Excerpted data section start

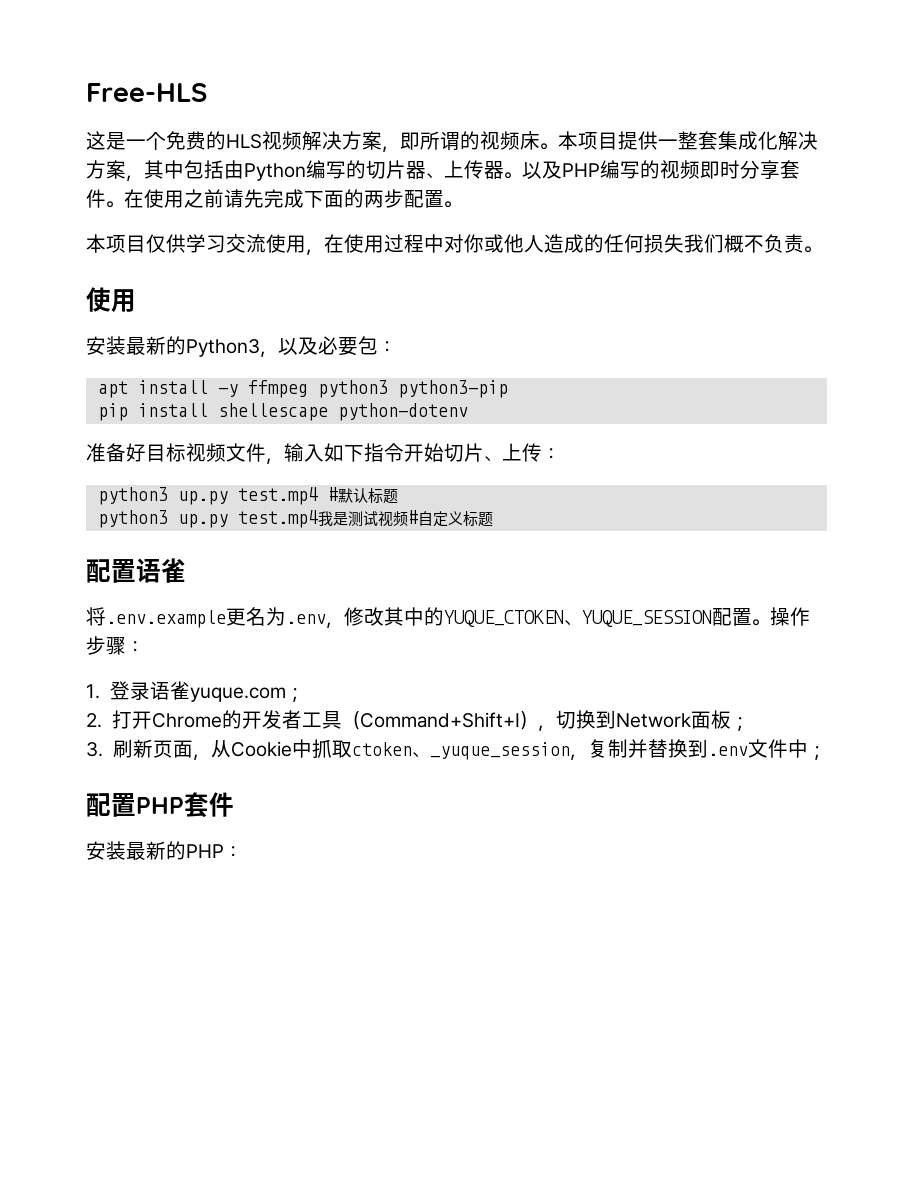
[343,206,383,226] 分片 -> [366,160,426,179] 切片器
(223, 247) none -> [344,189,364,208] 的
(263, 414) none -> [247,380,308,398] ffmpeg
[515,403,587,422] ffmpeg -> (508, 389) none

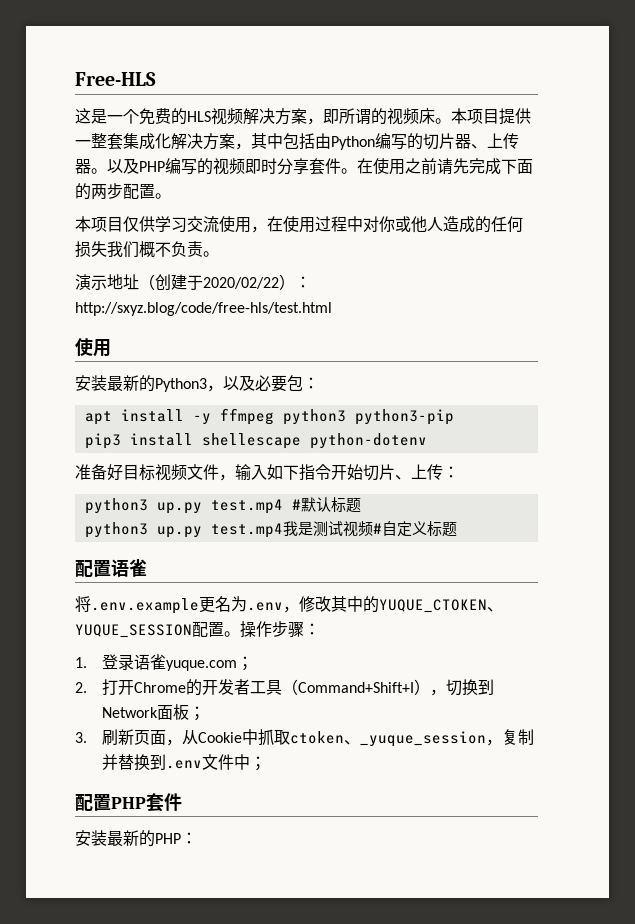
(822, 249) none -> [75,274,311,291] [75,302,332,316] // 演示地址（创建于2020/02/22）：http://sxyz.blog/code/free-hls/test.html
[97,403,128,421] pip -> [84,433,121,449] pip3

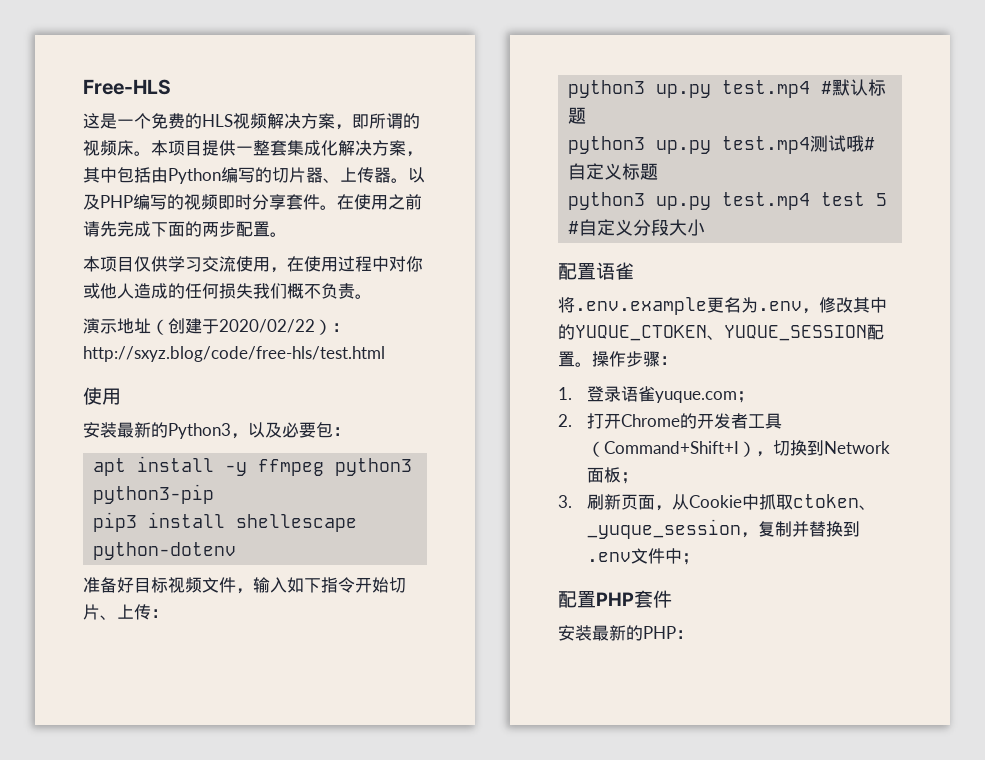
[282,521,373,537] 我是测试视频 -> [810,135,865,152] 测试哦
(457, 529) none -> [568,192,888,210] [568,219,706,236] // python3 up.py test.mp4 test 5 #自定义分段大小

Excerpted data section end

Assigned task:
Scan the data above for the word "ffmpeg" and report every line where it is found.

Response to the task:
(263, 414) none -> [247,380,308,398] ffmpeg
[515,403,587,422] ffmpeg -> (508, 389) none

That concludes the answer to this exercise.